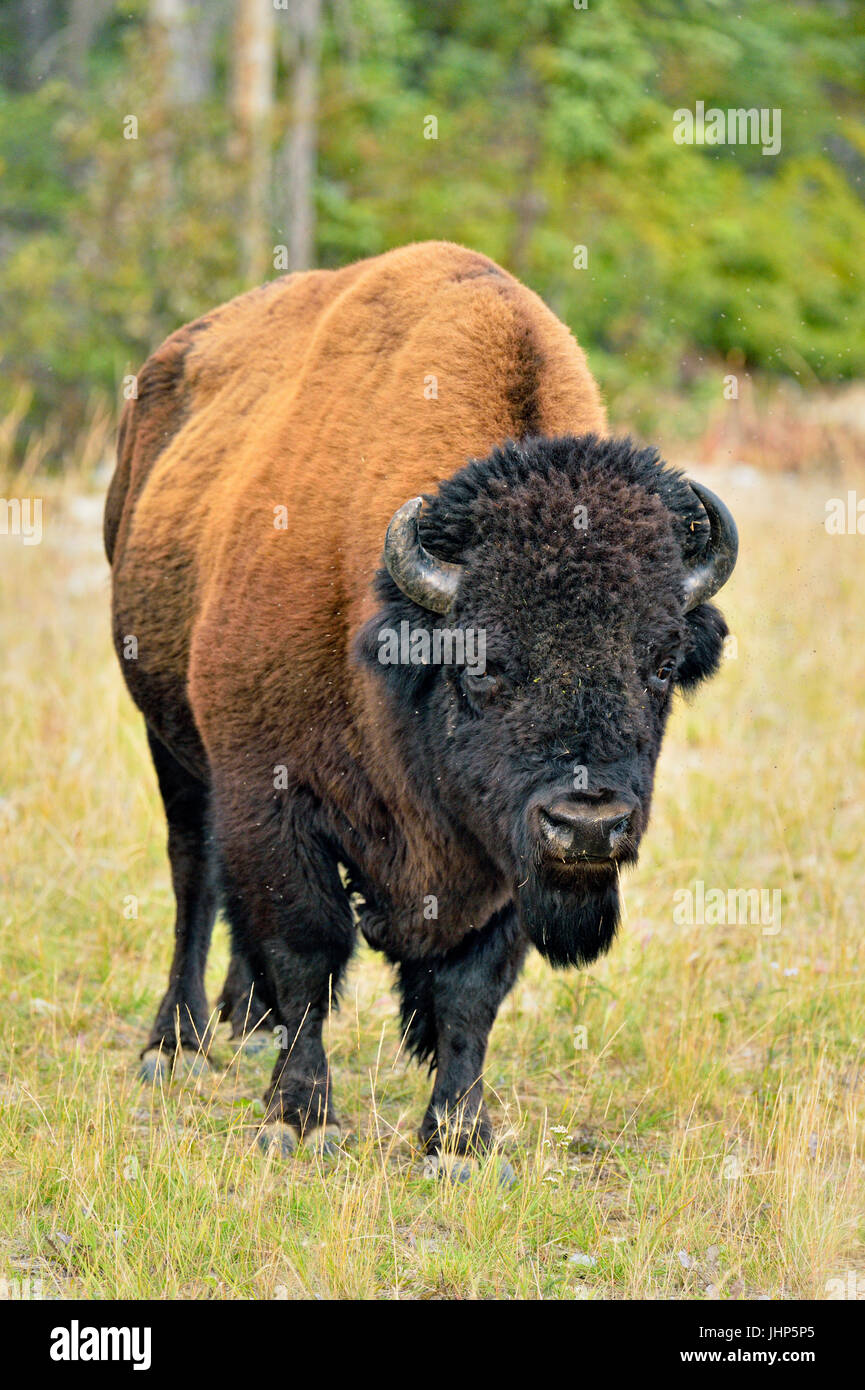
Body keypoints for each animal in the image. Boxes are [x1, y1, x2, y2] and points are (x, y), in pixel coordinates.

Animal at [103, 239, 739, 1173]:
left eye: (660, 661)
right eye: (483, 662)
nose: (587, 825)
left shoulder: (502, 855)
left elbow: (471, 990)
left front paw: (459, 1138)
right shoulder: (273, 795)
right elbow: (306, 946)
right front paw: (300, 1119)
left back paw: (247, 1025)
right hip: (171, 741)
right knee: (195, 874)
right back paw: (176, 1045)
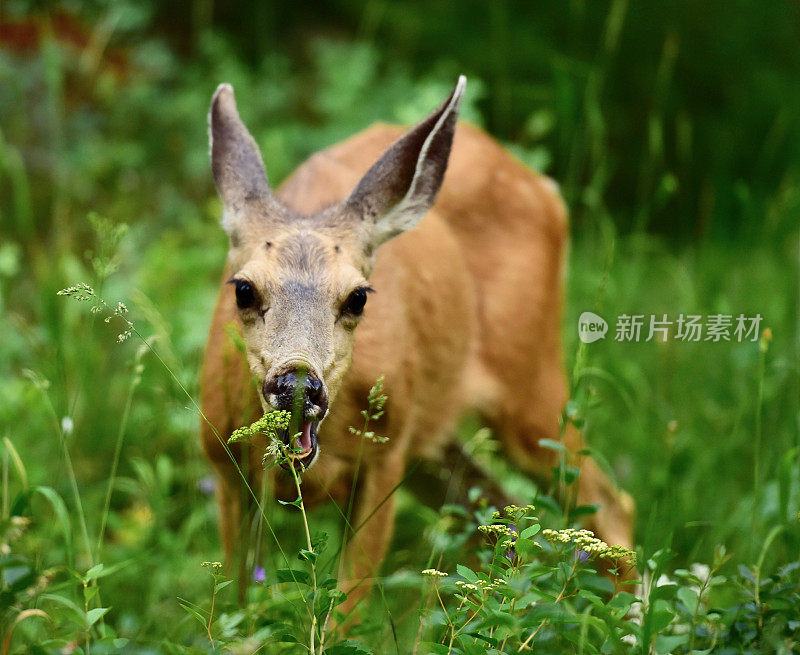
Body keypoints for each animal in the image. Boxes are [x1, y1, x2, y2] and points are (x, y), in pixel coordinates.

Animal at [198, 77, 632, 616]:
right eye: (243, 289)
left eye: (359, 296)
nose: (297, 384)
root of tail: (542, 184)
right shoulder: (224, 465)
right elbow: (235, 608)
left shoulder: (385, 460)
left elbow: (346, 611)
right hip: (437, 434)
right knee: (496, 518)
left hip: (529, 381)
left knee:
* * * * *
Every line from the one that contains "left elbow: (346, 611)" down to and including the last line of the records above must be set down exactly, with nothing else.

**Completed task**
left elbow: (346, 611)
right hip: (437, 434)
right knee: (496, 518)
left hip: (529, 381)
left knee:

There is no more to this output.